DOCUMENT PASSAGE =>
-- Opening Marker --

What defines a typical male or female, in terms of characteristics, has drastically changed and in many instances there has been visible reduction in both males and females with their respective characteristics. On the contrary, both genders are actually identifying with more traits that are labeled under the opposite gender. With this change, the use of the scale, and others like it, are leading people to render more and more characteristics as neutral for both genders. This then throws off how the score is being accounted for, and how one's results will be concluded.

==Reliability and validity==
The BSRI is very empirically sound. Bem reports coefficient alphas of .78 for femininity scales and .87 for the masculinity scale. BSRI, also has demonstrated high test-retest reliability.

-- Closing Marker --

(Items listed in a dataset)
-- Opening Marker --

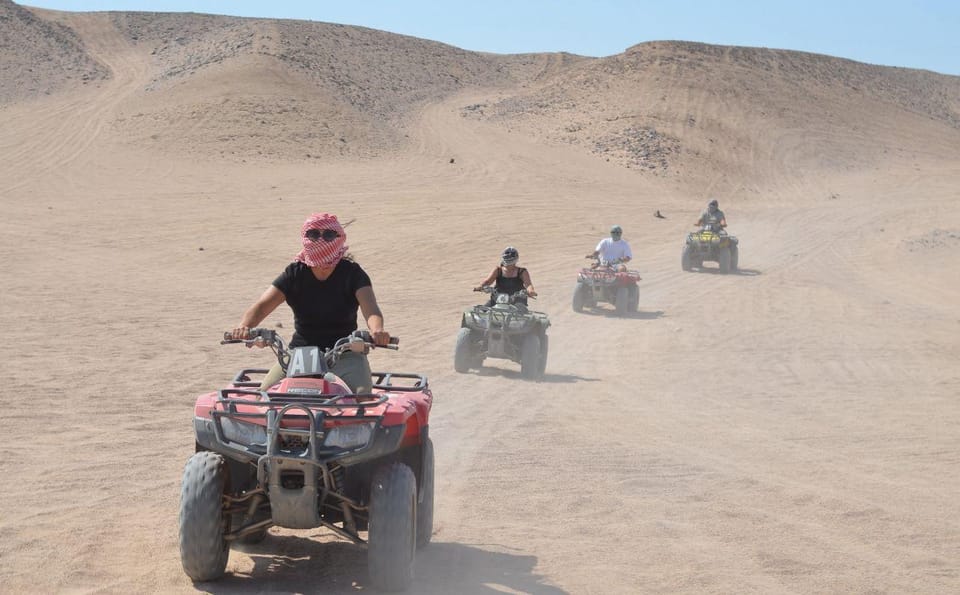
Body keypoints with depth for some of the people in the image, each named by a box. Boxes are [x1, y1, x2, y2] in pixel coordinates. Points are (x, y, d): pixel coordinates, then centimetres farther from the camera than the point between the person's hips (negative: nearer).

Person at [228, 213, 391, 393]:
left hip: (345, 354, -2)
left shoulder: (351, 273, -4)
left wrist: (377, 331, -45)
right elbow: (263, 305, -10)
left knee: (361, 393, -29)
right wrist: (244, 326, -33)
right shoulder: (295, 273, 1)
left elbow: (370, 308, -20)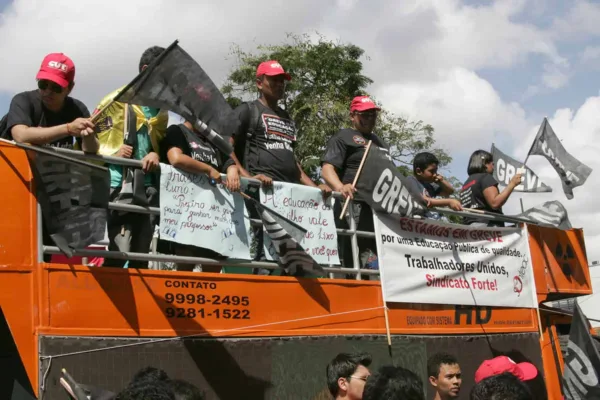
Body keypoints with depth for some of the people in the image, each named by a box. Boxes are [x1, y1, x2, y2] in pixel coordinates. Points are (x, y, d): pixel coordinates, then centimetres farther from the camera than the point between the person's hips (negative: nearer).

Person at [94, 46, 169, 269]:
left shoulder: (161, 110, 17)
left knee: (141, 253, 8)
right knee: (120, 250, -15)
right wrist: (111, 154, -16)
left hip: (148, 186, 6)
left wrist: (155, 154, 0)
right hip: (120, 185, -6)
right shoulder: (119, 99, -1)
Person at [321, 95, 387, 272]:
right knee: (358, 258, -16)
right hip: (356, 206, -8)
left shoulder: (378, 141, 30)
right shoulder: (343, 137, 6)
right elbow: (327, 168, -7)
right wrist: (340, 188, -28)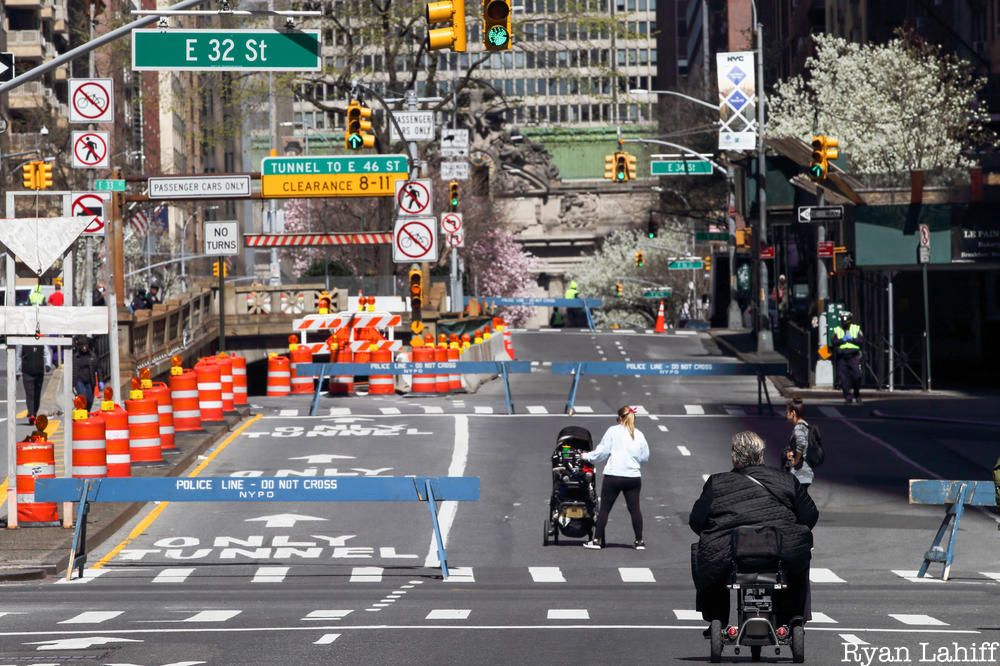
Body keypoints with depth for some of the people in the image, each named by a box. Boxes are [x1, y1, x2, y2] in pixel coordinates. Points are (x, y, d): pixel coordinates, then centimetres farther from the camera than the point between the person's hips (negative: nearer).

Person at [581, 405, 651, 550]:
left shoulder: (613, 431, -4)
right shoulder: (639, 435, 4)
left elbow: (602, 451, -4)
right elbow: (645, 456, 10)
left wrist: (587, 456, 11)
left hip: (613, 476, -3)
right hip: (634, 477, 3)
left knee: (604, 508, 4)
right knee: (634, 508, 9)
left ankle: (597, 540, 4)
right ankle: (639, 541, 11)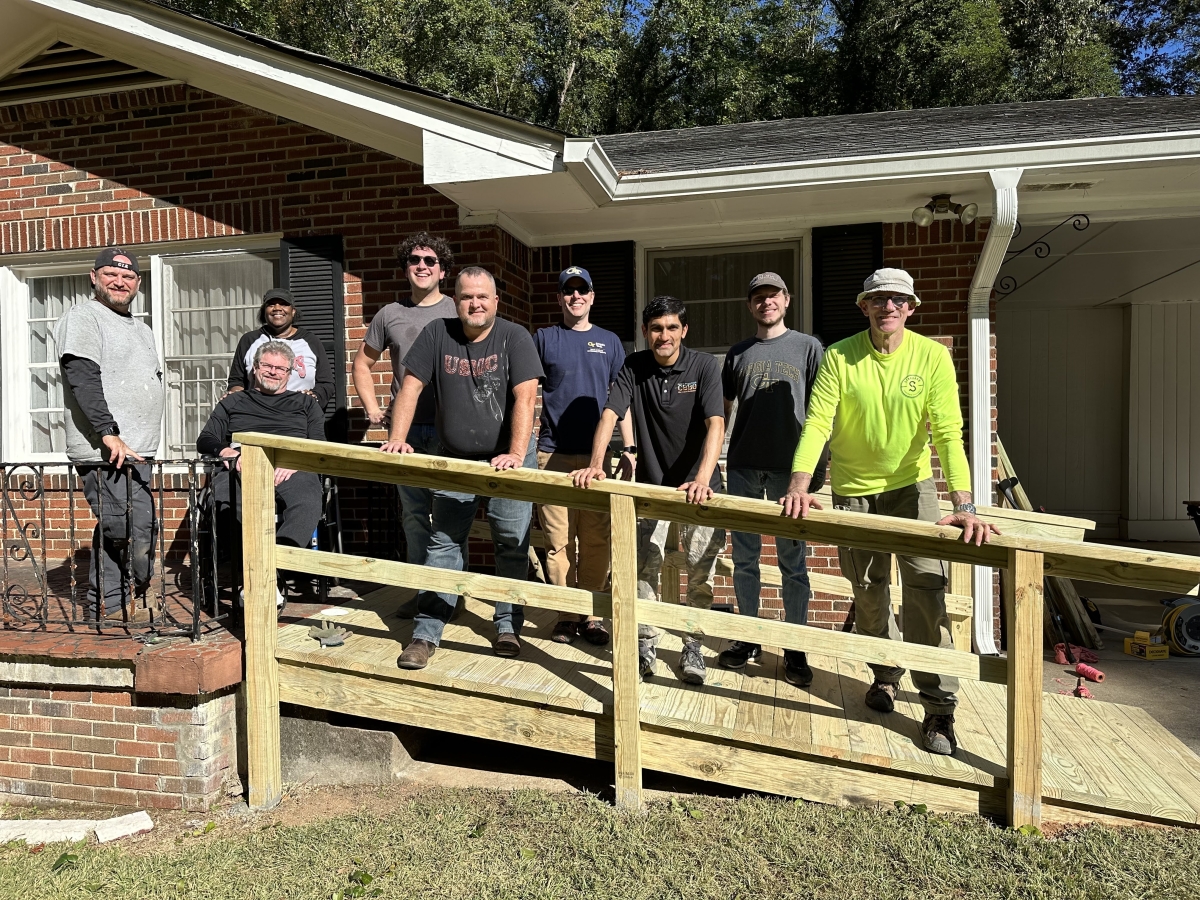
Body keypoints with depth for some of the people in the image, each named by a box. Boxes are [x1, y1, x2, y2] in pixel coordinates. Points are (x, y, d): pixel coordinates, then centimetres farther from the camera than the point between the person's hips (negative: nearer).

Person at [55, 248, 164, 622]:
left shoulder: (140, 328, 23)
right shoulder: (83, 318, -4)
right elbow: (83, 377, -16)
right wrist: (109, 434, -24)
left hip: (135, 451, 9)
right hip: (106, 453, -9)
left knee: (115, 532, 13)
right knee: (136, 530, -11)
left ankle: (106, 606, 20)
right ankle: (137, 597, 6)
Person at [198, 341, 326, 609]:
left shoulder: (305, 402, 30)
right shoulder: (233, 402, 33)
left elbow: (319, 445, 16)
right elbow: (205, 440, 22)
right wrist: (231, 454, -2)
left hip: (291, 471, -1)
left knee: (307, 505, -39)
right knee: (224, 497, -38)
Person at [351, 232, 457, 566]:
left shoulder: (458, 312, 1)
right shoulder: (389, 315, 10)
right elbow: (362, 363, 20)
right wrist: (372, 410, 10)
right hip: (405, 429, 3)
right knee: (413, 512, 10)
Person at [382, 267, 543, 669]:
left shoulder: (514, 337, -10)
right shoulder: (437, 333, -1)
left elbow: (525, 397, -20)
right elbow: (411, 386, -3)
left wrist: (516, 455, -30)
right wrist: (397, 438, -15)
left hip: (508, 457, -2)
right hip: (454, 458, 2)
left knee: (512, 542, 2)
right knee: (443, 542, 2)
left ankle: (507, 625, 16)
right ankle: (426, 633, 7)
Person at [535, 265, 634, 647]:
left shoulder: (609, 341, 11)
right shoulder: (544, 338, 7)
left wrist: (628, 448, 4)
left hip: (597, 454, 1)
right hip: (554, 454, -1)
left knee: (596, 540, 3)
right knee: (559, 539, 0)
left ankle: (591, 614, 16)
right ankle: (566, 616, 12)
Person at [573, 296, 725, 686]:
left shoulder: (703, 366, -11)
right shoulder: (634, 367, -3)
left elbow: (715, 425, -23)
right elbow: (610, 414, -12)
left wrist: (702, 478, -37)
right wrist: (596, 464, -28)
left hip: (698, 485, -1)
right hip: (651, 483, 2)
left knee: (700, 572, 2)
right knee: (645, 566, 0)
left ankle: (693, 646, 19)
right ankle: (645, 643, 16)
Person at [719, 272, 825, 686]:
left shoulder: (808, 348, 4)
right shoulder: (738, 353, 12)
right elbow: (722, 410, 15)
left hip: (789, 468, -3)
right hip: (742, 466, 3)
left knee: (792, 560, 4)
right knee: (744, 557, 9)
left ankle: (795, 648, 14)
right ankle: (748, 636, 23)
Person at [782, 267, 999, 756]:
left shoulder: (933, 357, -12)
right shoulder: (839, 357, -11)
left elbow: (948, 434, -17)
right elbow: (817, 422, -19)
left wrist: (964, 506, -28)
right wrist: (800, 485, -33)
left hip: (911, 483, -1)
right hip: (854, 488, 1)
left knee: (926, 584, -12)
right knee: (868, 590, 9)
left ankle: (939, 707, -2)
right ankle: (886, 673, 34)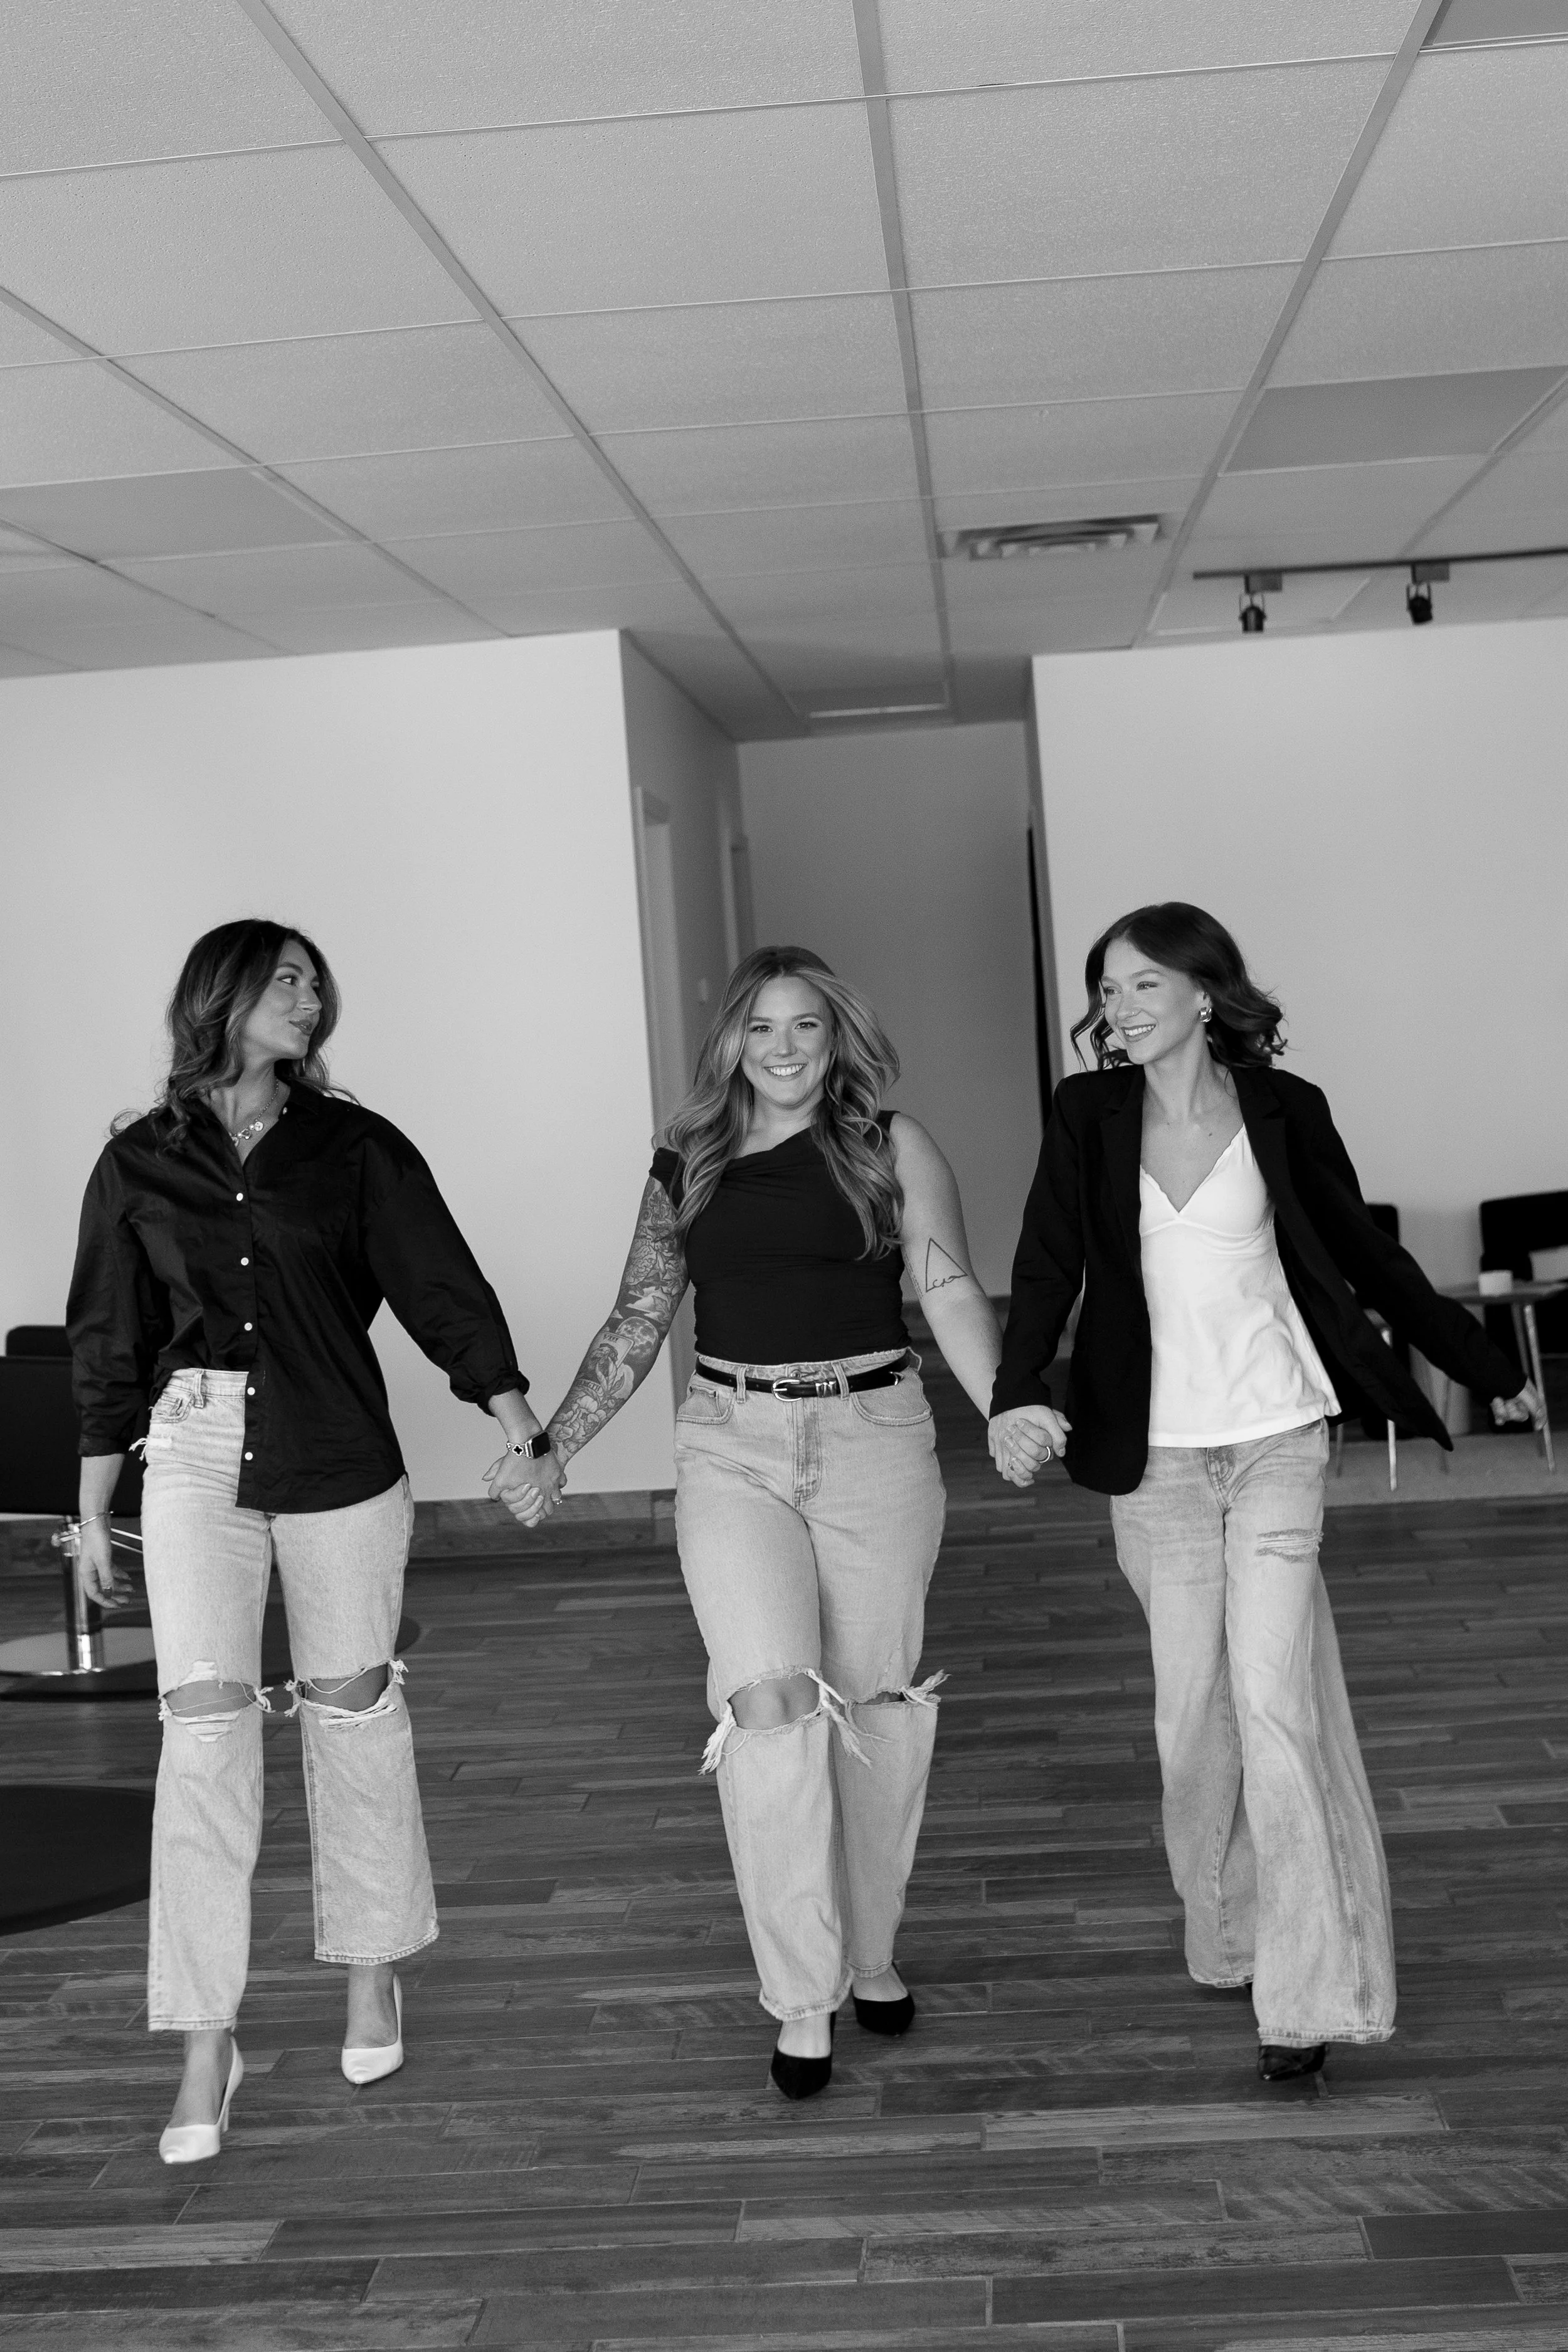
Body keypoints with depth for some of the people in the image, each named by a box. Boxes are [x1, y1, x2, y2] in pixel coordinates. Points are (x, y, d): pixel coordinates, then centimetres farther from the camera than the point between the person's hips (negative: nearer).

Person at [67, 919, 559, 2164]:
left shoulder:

-- Closing Marker --

YOUR TASKS =>
1 - From the BSRI passage, copy out the part that opens with the words containing "What defines a" and closes with "will be concluded.".
2 - According to the BSRI passage, why are scores and results on the scale being thrown off? Answer in one to three sentences.
3 - List every piece of reliability evidence for the BSRI that the BSRI passage reports.

ANSWERS FOR THIS EXERCISE =>
1 -
What defines a typical male or female, in terms of characteristics, has drastically changed and in many instances there has been visible reduction in both males and females with their respective characteristics. On the contrary, both genders are actually identifying with more traits that are labeled under the opposite gender. With this change, the use of the scale, and others like it, are leading people to render more and more characteristics as neutral for both genders. This then throws off how the score is being accounted for, and how one's results will be concluded.

2 - Both genders now identify with more traits labeled under the opposite gender, so people using the scale are rating more and more characteristics as neutral for both genders. This changes how the score is accounted for and how a person's results are concluded.

3 -
- Coefficient alpha of .78 for the femininity scales
- Coefficient alpha of .87 for the masculinity scale
- High test-retest reliability